New intelligence reaches me about that aborted meeting between the National Union of Journalists and Express Newspapers (see yesterday’s posting here).
It appears that the NUJ’s version of events was closer to the truth than I suggested because the newspapers’ owner, Richard Desmond, was indeed going off with his editorial director, Paul Ashford, to see the prime minister.
They were attending a meeting of the parliamentary group called the Conservative Friends of Israel (Cofi) at which David Cameron was the main speaker.
Moreover, according to all three NUJ representatives at the meeting with Ashford, they were told that the reason for his decision to quit the pay negotiations with the union was because Cameron wished to know more about Desmond’s decision to donate £300,000 to Ukip.
That remark by Ashford emerged in an email sent to him by the Express Newspapers’ father of the chapel, Richard Palmer, who wrote:
“Unfortunately, you had to leave our meeting to go off to see David Cameron to explain the proprietor’s reported pledge to give Ukip£300,000”.
Palmer was backed up by two senior NUJ staff at the meeting, the general secretary, Michelle Stanistreet, and the national organiser, Laura Davison.
They were unhappy about the negotiation being called off yet again and Stanistreet says that Ashford assured them that it was a real meeting “this time” and referred to “David needing some reassurance” on the Ukip donation.

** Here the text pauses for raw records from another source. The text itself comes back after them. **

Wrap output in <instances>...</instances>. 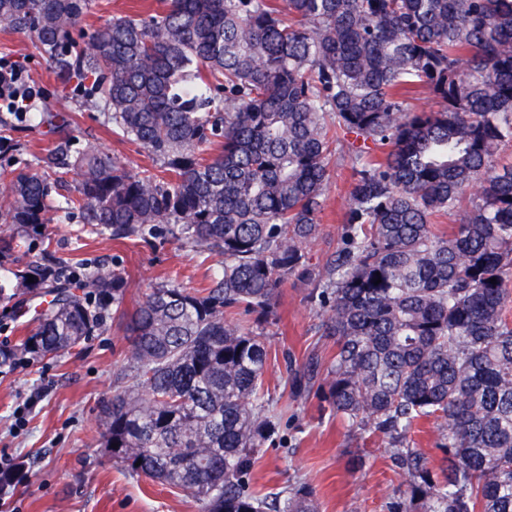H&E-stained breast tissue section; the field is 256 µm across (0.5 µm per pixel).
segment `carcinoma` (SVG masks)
Wrapping results in <instances>:
<instances>
[{"label": "carcinoma", "instance_id": "carcinoma-1", "mask_svg": "<svg viewBox=\"0 0 512 512\" xmlns=\"http://www.w3.org/2000/svg\"><path fill=\"white\" fill-rule=\"evenodd\" d=\"M90 2L0 0V22L32 37L61 84L91 81L86 102L161 174L75 150L60 116L14 112L0 118V157L43 125L57 171L1 168L0 223L43 235L72 174L65 204L80 223L170 237L224 271L202 290L157 287L128 314L121 268L26 259L1 237L12 280L0 306L38 326L0 366L70 350L118 318L128 354L102 409L113 459L203 512H319L304 483L273 505L249 485L277 411L247 320H268L276 290L303 276L336 337L330 405L392 442L401 482L387 512H512V160L500 158L512 0H161L86 32ZM422 90L439 109L413 106ZM207 144L220 152L203 156ZM335 154L352 171L348 210L317 270L307 246ZM421 420L438 425L437 465L407 440Z\"/></svg>", "mask_w": 512, "mask_h": 512}]
</instances>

It does not mean that Desmond did speak to, or even meet, Cameron. But I’m afraid it does reflect badly on what Desmond’s spokesman told me in an off-the-record briefing.
Asked if Desmond and Ashford had gone to see Cameron on Tuesday, he said they had not. Pushed further, he said they had been to a Cofi event, but said it wasn’t known whether Cameron was present.

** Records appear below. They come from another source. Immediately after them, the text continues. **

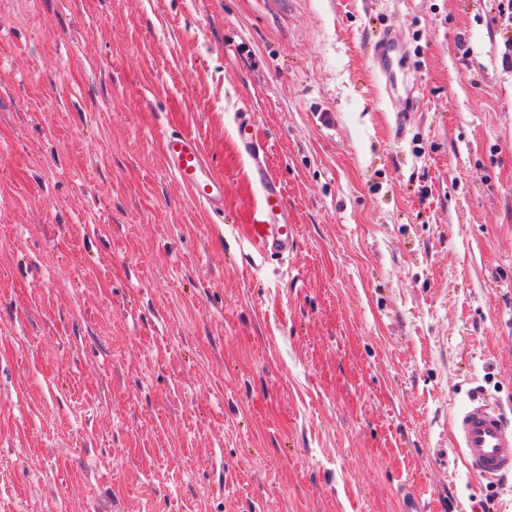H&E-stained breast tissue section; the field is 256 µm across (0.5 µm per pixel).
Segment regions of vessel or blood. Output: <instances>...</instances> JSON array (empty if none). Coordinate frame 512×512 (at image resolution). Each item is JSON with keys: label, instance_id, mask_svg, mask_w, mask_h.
Wrapping results in <instances>:
<instances>
[{"label": "vessel or blood", "instance_id": "obj_1", "mask_svg": "<svg viewBox=\"0 0 512 512\" xmlns=\"http://www.w3.org/2000/svg\"><path fill=\"white\" fill-rule=\"evenodd\" d=\"M375 67L385 81L389 94L399 92V78L407 74V56L401 42L389 34L378 39L372 48ZM239 140L251 157L261 204L255 210L250 236L263 250L287 252L293 242L292 219L285 191L271 176L266 162L255 146L252 124L240 119ZM164 157L171 173L189 197L211 214L224 211V181L208 165L199 140L174 130L163 140ZM460 448L471 471L486 480L512 476V424L500 410L472 402L454 419Z\"/></svg>", "mask_w": 512, "mask_h": 512}]
</instances>
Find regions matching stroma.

It was a classic case of a PR being economical with the truth. Given the circumstances, I am therefore breaking the confidence of that briefing but, after careful consideration, I have decided not to identify him, although he certainly deserves to be named.
Although the suggestion of a formal meeting between Desmond and Cameron appears to have been an exaggeration, the point is that such an exchange between Ashford and the NUJ negotiators took place. I therefore apologise to Palmer for implying that his interpretation of what happened had been wide of the mark.

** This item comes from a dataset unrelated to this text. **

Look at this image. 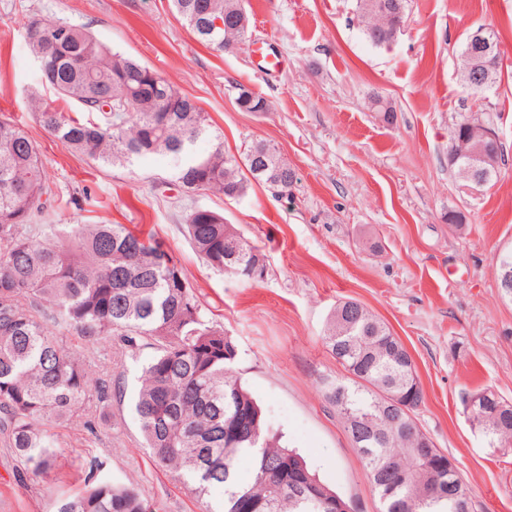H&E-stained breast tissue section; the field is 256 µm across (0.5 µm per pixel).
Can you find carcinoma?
<instances>
[{"label":"carcinoma","mask_w":512,"mask_h":512,"mask_svg":"<svg viewBox=\"0 0 512 512\" xmlns=\"http://www.w3.org/2000/svg\"><path fill=\"white\" fill-rule=\"evenodd\" d=\"M201 0H173L184 23L207 47L224 51L248 38V26L197 32L193 6ZM409 0H357V19L373 45L390 43L403 24ZM41 76L56 99L77 102L102 121L68 115L40 96L29 109L40 125L71 150L103 164L165 156L176 169L171 184L181 191L208 190L236 199L252 180L281 183L290 194L288 162L271 145L255 141L241 156L213 144L202 157L197 139L209 134L205 112L168 86L182 103L165 112L154 97L160 75L112 51L89 31L69 26L56 41L53 28L27 29ZM247 112H265L267 102L239 89ZM489 122L486 113L459 115L450 130L457 144L470 125ZM251 154L263 155L267 170L254 173ZM56 202L44 178L40 150L27 132L0 118V439L45 480L57 466L60 444L54 427L82 417L93 404L107 405L112 386L91 379L83 361L63 345L76 336L90 344L108 370L112 342L130 349L147 340L154 349L142 367L134 402L145 447L153 460L201 498L224 488L220 505L205 512H350L349 504L325 485L304 458L279 443L248 390L233 375L238 349L209 318L170 254L153 235L124 224H36ZM195 252L212 268L244 282L241 271L264 269L260 250L240 237L224 214L198 208L187 216ZM323 341L347 375L326 379L325 397L336 409L363 456L380 512H472L468 485L448 471V456L436 452L418 465L407 452L428 438L417 424L422 385L407 348L389 326L362 304L347 300L328 318ZM397 400L399 420L414 429L387 424L380 407ZM501 412L472 422L491 447H512V402ZM243 458L253 462L247 483L238 479ZM90 467L84 487L55 499L54 512H155L133 487Z\"/></svg>","instance_id":"carcinoma-1"}]
</instances>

I have a further complaint about off-the-record briefings too, because I also contacted the Downing Street press office to discover if there had been a meeting between Desmond and Cameron.
Its spokesman refused to confirm or deny it on the grounds that “we don’t comment on the PM’s diary commitments.”
That refusal to answer a simple factual question about a past event is also an example of poor PR and proof, yet again, that there remains a culture of secrecy at the heart of government.
It was even more ridiculous in this case because Cameron’s speech to the Cofi was reported here in the Times and analysed here by the Daily Telegraph’s Peter Oborne.
So, when asked whether Cameron had held a meeting with Desmond on Tuesday, why couldn’t No 10’s spokesman have said: “No, but they might have met on that day at the Cofi”? Simple. Helpful. Uncontroversial. And, most of all, transparent.